TEXT FOR ANALYSIS:
2018013-Quinn-Eng-46266

Dr Matthew Faria

Research Fellow

University of Melbourne

A holy grail of medicine is precision targeting – treatments that interact only with a specific cell in the body and do not affect other cells. For example, chemotherapy that kills cancer while ignoring normal cells; or vaccines that only interact with specific immune cells. Fields as diverse as nanoengineering and synthetic biology, are attempting to develop precision targeted therapies. Unfortunately, many of the experimental techniques and theory we use to evaluate new drugs are less relevant when applied to precision targeted therapies.

Dr Matt Faria wants to accelerate development of this new generation of medicine by developing new techniques to measure their performance. His research is truly multi-disciplinary, combining biological experiments, mathematical models, and computational implementation. If he could answer 1 question, it would be “how can we predict what a drug will do without putting it in a body?”

Matt is an independent researcher at the University of Melbourne, where he is the inaugural recipient of the Rejane Langlois Fellowship and earned a PhD (2018). He holds a BS in Computer Science from Carnegie Mellon (2004). Prior to academia, Matt worked for more than 5years as a software engineer in Boston, Barcelona, and Sydney – skills that still influence his work today.

Matt is also passionate about communicating science to the public – he has hosted and participated in multiple public outreach events and has appeared on TV, print, radio, and podcasts.

AIM OF THE EXERCISE:
Rewrite the passage of the profile of Dr Matthew Faria between "Matt is also" and "radio, and podcasts.", inclusive, replacing "podcasts" with "online videos".

THE DATA:
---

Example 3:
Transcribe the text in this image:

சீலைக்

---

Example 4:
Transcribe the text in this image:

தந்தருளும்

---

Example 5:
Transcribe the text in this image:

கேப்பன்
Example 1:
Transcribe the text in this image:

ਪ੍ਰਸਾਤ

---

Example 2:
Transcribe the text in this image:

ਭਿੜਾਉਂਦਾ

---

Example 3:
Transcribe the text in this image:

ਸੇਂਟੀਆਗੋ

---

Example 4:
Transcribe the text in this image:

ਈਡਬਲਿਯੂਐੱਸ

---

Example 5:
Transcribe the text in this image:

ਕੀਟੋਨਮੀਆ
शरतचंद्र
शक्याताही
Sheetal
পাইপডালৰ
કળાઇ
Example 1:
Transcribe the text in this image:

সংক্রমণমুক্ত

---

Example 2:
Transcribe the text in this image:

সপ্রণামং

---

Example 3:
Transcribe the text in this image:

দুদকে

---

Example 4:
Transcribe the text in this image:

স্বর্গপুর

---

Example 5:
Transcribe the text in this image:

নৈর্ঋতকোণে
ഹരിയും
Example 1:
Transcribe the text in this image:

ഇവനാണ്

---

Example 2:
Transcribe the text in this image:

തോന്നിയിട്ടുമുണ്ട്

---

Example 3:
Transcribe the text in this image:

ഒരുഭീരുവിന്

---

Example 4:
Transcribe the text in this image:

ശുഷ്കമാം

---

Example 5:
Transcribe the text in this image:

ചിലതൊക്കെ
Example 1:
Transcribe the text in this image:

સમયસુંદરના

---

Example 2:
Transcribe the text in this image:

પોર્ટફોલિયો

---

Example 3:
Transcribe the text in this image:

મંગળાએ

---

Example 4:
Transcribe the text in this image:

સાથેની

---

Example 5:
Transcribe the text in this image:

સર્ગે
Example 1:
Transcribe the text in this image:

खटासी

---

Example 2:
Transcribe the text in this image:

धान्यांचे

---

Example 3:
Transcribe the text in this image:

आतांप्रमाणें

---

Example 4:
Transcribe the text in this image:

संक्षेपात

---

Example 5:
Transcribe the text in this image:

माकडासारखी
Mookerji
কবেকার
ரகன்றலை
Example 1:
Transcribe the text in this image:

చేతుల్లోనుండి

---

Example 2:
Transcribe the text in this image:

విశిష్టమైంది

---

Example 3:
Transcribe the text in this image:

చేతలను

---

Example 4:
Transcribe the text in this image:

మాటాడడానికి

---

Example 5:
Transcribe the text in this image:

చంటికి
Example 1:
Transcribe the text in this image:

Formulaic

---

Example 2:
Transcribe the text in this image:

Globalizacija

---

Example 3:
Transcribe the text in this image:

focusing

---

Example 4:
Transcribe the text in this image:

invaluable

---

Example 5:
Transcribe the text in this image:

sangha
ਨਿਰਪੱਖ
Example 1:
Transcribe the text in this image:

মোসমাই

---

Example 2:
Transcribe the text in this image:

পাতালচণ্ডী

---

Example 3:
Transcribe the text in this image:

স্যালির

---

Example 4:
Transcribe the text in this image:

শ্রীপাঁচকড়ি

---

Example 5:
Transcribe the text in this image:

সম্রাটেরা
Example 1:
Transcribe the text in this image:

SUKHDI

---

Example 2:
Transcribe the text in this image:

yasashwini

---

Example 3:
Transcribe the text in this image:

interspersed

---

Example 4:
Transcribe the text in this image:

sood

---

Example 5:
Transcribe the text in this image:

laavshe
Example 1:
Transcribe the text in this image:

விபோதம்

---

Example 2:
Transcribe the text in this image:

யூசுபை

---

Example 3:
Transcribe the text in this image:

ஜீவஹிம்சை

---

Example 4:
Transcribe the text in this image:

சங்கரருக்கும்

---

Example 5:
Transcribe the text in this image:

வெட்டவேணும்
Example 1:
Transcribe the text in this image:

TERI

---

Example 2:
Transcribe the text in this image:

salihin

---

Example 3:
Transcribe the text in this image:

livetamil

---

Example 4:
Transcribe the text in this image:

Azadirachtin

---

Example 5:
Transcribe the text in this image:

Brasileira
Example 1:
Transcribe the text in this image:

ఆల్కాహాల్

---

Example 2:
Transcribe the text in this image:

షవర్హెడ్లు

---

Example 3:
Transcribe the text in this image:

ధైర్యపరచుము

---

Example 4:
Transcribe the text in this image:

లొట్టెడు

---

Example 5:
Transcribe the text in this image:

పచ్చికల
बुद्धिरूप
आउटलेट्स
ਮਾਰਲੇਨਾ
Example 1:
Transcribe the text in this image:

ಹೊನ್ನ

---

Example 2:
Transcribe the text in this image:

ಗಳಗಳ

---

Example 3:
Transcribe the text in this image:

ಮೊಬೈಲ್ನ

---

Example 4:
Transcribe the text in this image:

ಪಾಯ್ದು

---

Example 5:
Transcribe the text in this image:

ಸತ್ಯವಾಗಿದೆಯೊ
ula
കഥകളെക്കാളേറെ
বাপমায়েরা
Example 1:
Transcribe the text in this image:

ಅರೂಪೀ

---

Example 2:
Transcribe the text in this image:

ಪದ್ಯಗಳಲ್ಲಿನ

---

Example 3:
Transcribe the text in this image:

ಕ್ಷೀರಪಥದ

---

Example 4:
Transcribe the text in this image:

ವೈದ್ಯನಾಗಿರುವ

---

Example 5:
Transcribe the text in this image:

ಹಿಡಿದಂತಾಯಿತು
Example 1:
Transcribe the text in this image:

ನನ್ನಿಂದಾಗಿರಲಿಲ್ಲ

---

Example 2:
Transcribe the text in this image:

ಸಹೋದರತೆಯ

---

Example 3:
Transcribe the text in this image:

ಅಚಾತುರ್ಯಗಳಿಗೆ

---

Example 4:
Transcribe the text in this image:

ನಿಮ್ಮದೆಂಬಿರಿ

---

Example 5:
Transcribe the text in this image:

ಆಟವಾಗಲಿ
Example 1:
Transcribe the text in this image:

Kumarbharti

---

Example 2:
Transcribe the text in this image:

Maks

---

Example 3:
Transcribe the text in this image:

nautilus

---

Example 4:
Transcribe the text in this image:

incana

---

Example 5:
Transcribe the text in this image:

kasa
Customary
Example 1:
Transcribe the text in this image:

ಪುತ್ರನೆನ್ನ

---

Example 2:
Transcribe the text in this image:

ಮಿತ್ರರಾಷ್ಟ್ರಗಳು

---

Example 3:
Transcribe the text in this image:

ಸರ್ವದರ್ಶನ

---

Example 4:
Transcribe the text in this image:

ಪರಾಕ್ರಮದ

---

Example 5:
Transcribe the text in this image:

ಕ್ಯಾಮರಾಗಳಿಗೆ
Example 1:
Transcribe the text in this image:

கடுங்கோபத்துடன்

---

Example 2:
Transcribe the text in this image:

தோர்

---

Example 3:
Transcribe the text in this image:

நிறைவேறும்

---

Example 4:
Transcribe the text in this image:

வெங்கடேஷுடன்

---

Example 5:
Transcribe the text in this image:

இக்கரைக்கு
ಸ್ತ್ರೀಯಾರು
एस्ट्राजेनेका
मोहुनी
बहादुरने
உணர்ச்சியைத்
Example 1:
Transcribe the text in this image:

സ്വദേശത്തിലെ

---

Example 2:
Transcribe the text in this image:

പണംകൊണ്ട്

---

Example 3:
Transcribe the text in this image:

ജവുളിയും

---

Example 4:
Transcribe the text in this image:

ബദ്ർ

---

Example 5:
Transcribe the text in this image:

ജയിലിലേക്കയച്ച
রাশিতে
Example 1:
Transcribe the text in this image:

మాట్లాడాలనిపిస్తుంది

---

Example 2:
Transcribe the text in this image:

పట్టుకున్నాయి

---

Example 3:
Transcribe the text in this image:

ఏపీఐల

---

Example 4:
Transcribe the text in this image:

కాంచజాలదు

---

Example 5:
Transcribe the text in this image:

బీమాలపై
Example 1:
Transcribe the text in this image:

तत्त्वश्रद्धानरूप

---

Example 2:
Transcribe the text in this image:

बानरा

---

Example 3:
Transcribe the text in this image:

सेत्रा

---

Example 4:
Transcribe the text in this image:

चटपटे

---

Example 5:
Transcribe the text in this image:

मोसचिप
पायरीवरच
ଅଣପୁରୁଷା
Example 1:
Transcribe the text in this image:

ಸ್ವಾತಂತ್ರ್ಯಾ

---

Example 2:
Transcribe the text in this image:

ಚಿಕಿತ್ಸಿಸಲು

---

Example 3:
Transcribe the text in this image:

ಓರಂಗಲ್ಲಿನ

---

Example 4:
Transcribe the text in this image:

ANSWER SECTION:
Matt is also passionate about communicating science to the public – he has hosted and participated in multiple public outreach events and has appeared on TV, print, radio, and online videos.